Find the lines below holding the word "pour" and copy each of them.
##############################
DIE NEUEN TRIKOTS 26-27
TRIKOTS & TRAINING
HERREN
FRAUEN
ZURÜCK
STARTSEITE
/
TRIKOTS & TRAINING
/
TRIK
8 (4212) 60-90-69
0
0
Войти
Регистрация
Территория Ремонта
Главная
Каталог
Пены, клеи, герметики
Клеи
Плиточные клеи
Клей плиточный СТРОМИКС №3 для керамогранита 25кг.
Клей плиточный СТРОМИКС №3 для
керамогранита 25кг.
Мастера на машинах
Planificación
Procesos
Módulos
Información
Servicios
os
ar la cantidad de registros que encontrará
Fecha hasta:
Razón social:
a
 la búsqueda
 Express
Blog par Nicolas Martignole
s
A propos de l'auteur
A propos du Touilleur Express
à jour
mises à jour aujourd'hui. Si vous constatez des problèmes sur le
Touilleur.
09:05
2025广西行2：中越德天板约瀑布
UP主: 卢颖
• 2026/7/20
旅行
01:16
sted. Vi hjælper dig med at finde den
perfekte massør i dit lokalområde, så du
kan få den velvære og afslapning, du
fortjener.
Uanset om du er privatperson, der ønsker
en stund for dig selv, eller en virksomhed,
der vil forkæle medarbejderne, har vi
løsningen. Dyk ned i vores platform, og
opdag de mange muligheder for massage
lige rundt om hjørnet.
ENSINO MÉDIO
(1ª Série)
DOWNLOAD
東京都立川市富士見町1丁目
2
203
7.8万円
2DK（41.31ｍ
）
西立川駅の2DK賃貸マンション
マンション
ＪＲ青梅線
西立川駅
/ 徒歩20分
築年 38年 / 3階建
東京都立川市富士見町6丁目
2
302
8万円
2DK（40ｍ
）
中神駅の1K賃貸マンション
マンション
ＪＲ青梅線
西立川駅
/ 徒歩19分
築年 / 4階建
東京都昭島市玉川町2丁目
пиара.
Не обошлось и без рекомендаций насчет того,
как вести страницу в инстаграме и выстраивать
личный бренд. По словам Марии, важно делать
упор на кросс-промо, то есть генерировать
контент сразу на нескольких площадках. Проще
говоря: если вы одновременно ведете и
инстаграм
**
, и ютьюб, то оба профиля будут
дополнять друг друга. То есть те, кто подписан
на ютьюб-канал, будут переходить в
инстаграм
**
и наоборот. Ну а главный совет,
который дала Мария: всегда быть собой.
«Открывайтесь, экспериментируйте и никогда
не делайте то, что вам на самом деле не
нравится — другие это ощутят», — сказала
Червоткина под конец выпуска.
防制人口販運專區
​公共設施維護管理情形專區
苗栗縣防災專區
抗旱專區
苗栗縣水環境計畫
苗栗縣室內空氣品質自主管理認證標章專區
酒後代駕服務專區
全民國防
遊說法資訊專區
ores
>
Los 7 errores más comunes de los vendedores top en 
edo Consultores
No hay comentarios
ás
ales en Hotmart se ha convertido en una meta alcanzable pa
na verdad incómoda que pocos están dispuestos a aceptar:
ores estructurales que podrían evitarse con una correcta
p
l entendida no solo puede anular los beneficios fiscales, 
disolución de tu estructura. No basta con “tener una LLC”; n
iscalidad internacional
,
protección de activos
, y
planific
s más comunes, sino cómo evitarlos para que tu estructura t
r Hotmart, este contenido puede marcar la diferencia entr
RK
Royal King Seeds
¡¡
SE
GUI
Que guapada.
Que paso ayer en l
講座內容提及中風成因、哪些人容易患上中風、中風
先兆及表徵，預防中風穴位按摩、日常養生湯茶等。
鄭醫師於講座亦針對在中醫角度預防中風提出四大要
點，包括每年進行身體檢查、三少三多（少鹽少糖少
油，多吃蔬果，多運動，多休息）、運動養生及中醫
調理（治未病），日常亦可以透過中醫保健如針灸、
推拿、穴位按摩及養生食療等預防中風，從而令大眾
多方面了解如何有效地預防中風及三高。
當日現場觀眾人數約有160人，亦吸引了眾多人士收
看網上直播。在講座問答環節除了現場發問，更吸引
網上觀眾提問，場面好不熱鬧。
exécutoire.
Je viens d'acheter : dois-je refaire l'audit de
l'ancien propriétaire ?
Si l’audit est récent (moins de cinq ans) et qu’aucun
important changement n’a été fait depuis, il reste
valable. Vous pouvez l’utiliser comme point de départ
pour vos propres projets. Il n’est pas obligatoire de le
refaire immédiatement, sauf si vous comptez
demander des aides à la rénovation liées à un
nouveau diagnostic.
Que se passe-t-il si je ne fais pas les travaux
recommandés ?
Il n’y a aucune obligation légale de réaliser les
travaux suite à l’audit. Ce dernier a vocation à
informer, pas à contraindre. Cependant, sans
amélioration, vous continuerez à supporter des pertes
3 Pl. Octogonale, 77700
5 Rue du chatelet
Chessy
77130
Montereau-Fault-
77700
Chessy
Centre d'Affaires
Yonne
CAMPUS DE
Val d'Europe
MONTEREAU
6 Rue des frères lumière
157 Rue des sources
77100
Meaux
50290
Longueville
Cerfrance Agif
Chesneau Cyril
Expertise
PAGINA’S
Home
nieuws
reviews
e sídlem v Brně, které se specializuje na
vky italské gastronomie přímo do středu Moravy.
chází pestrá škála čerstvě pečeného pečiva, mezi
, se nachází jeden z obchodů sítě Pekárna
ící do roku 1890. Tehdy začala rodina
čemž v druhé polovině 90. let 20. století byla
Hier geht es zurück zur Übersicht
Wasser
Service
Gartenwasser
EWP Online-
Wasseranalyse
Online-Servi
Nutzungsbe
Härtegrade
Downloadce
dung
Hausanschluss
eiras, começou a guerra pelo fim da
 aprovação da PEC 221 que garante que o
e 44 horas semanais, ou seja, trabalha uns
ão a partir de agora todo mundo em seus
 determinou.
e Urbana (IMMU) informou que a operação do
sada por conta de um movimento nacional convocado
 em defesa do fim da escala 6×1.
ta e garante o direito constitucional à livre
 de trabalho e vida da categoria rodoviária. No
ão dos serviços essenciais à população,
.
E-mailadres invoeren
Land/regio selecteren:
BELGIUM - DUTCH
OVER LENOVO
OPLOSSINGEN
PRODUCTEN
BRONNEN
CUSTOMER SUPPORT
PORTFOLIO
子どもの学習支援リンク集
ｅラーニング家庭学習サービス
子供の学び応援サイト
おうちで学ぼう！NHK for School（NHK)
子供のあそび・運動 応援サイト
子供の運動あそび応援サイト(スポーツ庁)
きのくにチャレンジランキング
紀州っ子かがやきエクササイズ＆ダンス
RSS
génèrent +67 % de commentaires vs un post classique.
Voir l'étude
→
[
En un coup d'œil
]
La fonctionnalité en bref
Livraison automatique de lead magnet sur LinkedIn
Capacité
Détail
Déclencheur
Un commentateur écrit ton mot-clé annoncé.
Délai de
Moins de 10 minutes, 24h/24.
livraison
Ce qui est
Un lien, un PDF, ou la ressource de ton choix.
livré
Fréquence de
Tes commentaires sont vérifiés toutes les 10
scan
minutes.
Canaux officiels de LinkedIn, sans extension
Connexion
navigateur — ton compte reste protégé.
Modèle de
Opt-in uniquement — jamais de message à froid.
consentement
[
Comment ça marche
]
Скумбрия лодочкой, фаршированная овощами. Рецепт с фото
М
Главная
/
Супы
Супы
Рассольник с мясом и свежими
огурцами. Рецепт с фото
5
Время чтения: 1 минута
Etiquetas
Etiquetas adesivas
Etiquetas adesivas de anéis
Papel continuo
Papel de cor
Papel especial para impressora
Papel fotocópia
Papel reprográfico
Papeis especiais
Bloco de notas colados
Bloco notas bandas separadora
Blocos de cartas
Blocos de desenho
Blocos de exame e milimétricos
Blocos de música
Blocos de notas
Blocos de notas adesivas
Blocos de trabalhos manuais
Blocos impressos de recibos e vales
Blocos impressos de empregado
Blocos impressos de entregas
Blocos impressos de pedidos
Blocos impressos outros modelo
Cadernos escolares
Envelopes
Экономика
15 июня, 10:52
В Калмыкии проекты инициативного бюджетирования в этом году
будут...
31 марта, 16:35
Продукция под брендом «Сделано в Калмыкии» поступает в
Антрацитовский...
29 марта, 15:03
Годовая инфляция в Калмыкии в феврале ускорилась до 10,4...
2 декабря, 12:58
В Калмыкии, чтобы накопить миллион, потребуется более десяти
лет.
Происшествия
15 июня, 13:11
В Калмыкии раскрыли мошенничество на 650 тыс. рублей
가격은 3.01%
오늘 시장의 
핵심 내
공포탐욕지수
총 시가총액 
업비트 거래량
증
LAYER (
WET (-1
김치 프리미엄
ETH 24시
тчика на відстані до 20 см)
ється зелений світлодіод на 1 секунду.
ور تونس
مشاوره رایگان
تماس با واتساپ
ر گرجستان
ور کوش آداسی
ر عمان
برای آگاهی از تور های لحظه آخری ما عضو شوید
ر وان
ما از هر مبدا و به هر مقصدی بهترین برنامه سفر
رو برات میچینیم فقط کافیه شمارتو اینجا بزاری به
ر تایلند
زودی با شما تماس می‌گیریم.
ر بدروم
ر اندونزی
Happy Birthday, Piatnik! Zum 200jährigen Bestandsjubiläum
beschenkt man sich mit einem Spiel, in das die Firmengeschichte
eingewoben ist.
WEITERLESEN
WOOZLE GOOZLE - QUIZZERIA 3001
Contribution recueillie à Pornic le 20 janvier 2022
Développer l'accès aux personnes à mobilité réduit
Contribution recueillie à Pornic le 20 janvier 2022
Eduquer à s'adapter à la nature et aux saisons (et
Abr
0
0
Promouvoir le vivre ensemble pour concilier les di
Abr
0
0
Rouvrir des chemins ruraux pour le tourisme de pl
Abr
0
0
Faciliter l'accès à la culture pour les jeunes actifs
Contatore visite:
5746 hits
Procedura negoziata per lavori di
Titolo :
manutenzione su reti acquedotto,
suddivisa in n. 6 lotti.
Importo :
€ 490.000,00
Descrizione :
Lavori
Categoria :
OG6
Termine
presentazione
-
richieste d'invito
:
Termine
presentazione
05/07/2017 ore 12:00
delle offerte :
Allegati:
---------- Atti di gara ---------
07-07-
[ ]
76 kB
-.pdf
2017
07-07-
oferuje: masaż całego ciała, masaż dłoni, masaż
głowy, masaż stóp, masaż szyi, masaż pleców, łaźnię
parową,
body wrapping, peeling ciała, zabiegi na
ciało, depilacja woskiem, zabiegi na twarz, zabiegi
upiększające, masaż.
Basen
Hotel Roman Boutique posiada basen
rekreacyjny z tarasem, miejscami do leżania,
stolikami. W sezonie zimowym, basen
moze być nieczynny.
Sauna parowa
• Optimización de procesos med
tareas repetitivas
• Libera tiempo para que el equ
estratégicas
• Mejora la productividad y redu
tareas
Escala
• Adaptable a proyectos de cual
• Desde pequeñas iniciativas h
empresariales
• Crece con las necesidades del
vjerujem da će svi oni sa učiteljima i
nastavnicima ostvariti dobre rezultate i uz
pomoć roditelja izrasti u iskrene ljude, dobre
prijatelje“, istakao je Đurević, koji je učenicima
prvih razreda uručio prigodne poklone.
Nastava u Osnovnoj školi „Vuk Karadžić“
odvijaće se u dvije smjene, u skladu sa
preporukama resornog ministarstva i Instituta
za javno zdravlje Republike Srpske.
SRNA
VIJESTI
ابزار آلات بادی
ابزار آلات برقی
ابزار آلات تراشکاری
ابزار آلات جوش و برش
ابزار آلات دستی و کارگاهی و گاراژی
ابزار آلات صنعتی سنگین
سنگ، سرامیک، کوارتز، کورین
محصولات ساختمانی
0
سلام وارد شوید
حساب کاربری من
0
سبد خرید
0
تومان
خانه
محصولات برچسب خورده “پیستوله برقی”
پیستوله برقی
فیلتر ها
##############################
_Task output_
pour vos propres projets. Il n’est pas obligatoire de le
Promouvoir le vivre ensemble pour concilier les di
Rouvrir des chemins ruraux pour le tourisme de pl
Faciliter l'accès à la culture pour les jeunes actifs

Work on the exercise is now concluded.